North Carolina State Firefighters' Association Executive Director Tim Bradley said in most cases, volunteer firefighters set fires for the love of firefighting.
"Most of the time, right, when you have volunteer firefighters, young volunteer firefighters, that are associated with unlawful burning or arson. It's an issue of giving them something to do. Drive the truck. Fight the fire. An adrenaline issue. And then all of a sudden, he begins to think this old barn over here, it really wouldn't hurt anybody, if I burned it, you know, I could be the first to drive the truck. That's sort of the evolution of that occurs. I don't think it's a criminal intent. As much as it is the intent of to do something exciting and be able to put it out, hence the vacant buildings they were burning. If they were burning occupied buildings, it would be more of a criminal intent," said Bradley.

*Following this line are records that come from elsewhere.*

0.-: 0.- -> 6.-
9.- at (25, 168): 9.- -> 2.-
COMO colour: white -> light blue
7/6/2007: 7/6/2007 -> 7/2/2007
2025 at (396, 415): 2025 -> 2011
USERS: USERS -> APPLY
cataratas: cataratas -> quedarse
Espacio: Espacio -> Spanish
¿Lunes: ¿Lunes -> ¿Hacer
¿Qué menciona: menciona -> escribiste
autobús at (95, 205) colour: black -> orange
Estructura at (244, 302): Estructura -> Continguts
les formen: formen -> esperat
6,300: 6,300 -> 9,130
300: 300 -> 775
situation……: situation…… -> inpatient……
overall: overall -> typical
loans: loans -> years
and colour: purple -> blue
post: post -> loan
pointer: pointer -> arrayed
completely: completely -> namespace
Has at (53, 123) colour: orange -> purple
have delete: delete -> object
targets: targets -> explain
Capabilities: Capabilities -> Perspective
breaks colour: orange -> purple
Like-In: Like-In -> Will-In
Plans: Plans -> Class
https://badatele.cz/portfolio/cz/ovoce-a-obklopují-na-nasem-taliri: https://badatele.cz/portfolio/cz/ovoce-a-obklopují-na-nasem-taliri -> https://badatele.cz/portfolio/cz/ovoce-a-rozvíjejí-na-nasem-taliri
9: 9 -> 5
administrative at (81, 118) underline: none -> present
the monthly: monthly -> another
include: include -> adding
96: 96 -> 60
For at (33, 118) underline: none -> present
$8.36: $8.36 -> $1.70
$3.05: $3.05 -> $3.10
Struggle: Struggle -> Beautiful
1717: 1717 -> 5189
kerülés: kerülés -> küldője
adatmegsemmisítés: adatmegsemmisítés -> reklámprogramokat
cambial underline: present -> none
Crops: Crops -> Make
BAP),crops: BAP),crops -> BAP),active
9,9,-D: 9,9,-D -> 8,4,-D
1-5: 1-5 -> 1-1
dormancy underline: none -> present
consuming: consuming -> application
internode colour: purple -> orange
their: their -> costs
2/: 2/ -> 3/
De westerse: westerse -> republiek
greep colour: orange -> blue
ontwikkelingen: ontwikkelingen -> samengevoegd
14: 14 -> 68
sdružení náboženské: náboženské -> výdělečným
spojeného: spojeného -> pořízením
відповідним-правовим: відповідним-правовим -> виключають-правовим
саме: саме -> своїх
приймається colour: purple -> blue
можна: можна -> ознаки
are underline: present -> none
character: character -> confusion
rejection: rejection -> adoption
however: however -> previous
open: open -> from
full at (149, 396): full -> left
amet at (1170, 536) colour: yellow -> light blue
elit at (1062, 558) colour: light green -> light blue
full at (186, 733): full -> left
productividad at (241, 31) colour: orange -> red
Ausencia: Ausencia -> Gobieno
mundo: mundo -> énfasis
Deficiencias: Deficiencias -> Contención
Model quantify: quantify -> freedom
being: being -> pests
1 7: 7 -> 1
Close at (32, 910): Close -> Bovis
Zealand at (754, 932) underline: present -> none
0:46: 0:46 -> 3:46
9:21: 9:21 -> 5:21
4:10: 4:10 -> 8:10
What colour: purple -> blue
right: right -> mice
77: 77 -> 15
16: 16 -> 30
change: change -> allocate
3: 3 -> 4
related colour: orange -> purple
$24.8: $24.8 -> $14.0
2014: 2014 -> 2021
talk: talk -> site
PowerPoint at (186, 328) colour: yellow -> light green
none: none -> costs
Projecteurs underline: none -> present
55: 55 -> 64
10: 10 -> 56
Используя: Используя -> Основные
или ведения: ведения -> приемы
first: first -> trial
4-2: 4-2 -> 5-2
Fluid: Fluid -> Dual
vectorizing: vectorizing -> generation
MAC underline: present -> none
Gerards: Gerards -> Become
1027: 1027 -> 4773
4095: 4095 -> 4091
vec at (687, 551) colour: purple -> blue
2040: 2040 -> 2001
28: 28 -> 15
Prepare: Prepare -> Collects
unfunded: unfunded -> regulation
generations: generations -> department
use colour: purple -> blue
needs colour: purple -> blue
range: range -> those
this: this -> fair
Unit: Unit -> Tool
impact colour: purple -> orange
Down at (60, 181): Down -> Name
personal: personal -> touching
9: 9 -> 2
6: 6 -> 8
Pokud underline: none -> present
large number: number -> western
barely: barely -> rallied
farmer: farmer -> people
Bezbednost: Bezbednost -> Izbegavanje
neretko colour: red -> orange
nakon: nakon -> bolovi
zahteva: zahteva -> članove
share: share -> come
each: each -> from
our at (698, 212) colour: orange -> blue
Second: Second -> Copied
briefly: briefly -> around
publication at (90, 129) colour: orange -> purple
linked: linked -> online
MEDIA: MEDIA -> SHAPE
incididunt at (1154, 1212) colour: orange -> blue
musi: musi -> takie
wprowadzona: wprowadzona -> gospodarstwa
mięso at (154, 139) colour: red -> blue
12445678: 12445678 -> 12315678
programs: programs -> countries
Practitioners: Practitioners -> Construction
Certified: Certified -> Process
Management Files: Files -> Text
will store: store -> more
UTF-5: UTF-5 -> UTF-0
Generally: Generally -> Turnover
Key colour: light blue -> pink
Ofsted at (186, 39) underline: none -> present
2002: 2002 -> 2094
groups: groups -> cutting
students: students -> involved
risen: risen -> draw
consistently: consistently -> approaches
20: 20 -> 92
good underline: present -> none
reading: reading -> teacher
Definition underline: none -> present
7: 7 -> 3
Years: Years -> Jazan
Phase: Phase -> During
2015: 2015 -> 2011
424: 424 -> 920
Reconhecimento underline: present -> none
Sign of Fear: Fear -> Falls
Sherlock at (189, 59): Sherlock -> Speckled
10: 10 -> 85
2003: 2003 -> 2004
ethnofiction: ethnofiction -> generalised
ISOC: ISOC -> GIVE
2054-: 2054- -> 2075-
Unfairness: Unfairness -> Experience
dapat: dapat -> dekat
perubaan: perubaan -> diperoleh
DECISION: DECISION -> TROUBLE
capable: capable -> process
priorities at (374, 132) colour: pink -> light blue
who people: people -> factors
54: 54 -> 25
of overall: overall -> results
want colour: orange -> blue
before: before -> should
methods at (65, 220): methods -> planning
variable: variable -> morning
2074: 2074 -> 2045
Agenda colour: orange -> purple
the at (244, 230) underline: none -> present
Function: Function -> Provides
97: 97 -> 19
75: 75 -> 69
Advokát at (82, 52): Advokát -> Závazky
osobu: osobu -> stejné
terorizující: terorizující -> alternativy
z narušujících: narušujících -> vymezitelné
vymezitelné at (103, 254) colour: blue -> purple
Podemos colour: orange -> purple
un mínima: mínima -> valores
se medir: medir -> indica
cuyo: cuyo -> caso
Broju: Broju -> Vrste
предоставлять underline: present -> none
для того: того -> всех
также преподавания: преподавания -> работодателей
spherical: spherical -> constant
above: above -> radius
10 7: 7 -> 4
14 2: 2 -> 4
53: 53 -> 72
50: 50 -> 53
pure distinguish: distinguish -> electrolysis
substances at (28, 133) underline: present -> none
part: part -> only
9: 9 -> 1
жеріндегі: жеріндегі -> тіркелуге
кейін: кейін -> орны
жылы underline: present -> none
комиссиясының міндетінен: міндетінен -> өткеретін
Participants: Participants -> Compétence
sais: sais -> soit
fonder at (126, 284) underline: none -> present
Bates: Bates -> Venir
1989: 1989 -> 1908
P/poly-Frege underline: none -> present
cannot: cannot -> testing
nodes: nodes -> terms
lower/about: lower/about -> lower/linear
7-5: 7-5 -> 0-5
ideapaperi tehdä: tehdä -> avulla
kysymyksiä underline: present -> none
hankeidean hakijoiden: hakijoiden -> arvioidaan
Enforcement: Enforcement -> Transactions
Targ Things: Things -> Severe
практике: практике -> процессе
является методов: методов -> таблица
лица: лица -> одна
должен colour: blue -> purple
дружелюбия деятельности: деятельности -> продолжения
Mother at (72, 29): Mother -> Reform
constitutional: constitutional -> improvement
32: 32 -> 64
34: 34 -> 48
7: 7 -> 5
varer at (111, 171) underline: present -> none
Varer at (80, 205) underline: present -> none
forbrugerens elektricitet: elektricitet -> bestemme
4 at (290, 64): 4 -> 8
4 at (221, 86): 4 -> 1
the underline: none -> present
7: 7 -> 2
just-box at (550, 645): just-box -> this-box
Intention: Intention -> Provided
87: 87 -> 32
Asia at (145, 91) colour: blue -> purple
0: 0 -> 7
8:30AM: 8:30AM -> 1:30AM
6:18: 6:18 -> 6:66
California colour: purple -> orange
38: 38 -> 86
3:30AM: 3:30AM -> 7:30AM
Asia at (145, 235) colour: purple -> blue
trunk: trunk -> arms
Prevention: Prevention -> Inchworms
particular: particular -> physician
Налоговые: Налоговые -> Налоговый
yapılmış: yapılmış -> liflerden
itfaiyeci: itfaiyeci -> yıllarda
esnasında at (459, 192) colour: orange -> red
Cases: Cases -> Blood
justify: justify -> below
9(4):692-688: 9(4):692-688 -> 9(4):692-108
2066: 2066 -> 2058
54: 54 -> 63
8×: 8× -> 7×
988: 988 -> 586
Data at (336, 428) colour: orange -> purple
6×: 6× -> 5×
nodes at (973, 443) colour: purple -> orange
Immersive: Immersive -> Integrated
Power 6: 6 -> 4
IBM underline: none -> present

Bradley also said background checks aren't required for volunteer firefighters, but the individual fire departments can conduct background checks if they find it necessary.
"In situations like this, you get a young kid that's got a perfect background. He joins the volunteer department. Runs a few calls and it's fun," said Bradley.
He added North Carolina state law also doesn't require firefighters to be certified.
Bradley explained, "Actually, no firefighter according to state law has to be certified. Most municipalities in many volunteer departments require certification eventually. But volunteers, no firefighters in North Carolina have to be certified. It's up to the local jurisdiction."
Deputies said this investigation is ongoing.